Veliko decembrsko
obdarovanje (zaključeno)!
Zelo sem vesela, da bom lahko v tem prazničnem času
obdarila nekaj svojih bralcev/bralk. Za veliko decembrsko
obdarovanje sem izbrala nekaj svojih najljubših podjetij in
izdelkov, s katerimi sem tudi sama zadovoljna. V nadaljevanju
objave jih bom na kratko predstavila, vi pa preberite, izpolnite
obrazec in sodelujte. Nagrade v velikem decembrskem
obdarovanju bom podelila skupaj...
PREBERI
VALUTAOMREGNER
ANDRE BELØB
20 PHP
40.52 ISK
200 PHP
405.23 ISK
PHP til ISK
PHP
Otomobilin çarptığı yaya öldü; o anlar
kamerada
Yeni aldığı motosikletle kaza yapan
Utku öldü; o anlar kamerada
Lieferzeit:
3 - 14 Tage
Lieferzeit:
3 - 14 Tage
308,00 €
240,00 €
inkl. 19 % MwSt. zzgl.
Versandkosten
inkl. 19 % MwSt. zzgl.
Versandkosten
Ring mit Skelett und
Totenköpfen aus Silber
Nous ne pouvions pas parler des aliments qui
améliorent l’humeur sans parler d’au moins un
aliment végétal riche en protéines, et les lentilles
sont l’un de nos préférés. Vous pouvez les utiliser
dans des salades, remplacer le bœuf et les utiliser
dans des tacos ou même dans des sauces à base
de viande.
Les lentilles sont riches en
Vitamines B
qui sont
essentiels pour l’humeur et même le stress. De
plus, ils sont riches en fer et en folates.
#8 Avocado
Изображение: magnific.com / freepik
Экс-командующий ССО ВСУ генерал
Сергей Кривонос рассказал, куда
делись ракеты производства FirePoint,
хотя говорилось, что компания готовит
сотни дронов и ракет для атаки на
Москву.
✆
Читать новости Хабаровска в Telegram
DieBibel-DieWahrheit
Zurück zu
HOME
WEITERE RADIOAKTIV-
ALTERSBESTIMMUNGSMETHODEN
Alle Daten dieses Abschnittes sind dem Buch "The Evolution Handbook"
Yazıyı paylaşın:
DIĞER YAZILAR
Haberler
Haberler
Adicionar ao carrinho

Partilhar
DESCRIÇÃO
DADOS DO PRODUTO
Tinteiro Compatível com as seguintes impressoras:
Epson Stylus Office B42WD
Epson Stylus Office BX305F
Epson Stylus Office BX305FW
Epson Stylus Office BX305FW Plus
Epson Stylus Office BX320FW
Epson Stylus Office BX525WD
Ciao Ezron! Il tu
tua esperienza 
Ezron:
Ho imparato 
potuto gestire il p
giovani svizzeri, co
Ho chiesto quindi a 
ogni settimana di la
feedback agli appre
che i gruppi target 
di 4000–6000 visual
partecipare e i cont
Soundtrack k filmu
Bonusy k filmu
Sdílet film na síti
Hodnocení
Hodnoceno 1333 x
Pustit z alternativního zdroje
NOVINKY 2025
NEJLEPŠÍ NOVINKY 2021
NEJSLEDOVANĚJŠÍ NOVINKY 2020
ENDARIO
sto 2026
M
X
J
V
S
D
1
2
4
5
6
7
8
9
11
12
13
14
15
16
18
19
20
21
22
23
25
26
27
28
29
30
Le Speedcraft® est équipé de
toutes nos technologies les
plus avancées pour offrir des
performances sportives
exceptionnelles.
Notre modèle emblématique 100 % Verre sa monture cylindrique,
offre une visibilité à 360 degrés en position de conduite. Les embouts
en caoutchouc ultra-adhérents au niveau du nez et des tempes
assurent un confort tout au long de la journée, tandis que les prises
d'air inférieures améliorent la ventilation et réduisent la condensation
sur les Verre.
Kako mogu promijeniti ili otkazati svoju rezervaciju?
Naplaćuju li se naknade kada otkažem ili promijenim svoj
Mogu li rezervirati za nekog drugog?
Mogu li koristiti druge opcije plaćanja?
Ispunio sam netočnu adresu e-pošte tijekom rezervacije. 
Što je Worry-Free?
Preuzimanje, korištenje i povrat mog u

_Work to be completed:_ Go to the line with "DADOS DO PRODUTO" and set down that line and every line after it, through the end of the material above, word for word.

_Your solution:_
DADOS DO PRODUTO
Tinteiro Compatível com as seguintes impressoras:
Epson Stylus Office B42WD
Epson Stylus Office BX305F
Epson Stylus Office BX305FW
Epson Stylus Office BX305FW Plus
Epson Stylus Office BX320FW
Epson Stylus Office BX525WD
Ciao Ezron! Il tu
tua esperienza 
Ezron:
Ho imparato 
potuto gestire il p
giovani svizzeri, co
Ho chiesto quindi a 
ogni settimana di la
feedback agli appre
che i gruppi target 
di 4000–6000 visual
partecipare e i cont
Soundtrack k filmu
Bonusy k filmu
Sdílet film na síti
Hodnocení
Hodnoceno 1333 x
Pustit z alternativního zdroje
NOVINKY 2025
NEJLEPŠÍ NOVINKY 2021
NEJSLEDOVANĚJŠÍ NOVINKY 2020
ENDARIO
sto 2026
M
X
J
V
S
D
1
2
4
5
6
7
8
9
11
12
13
14
15
16
18
19
20
21
22
23
25
26
27
28
29
30
Le Speedcraft® est équipé de
toutes nos technologies les
plus avancées pour offrir des
performances sportives
exceptionnelles.
Notre modèle emblématique 100 % Verre sa monture cylindrique,
offre une visibilité à 360 degrés en position de conduite. Les embouts
en caoutchouc ultra-adhérents au niveau du nez et des tempes
assurent un confort tout au long de la journée, tandis que les prises
d'air inférieures améliorent la ventilation et réduisent la condensation
sur les Verre.
Kako mogu promijeniti ili otkazati svoju rezervaciju?
Naplaćuju li se naknade kada otkažem ili promijenim svoj
Mogu li rezervirati za nekog drugog?
Mogu li koristiti druge opcije plaćanja?
Ispunio sam netočnu adresu e-pošte tijekom rezervacije. 
Što je Worry-Free?
Preuzimanje, korištenje i povrat mog u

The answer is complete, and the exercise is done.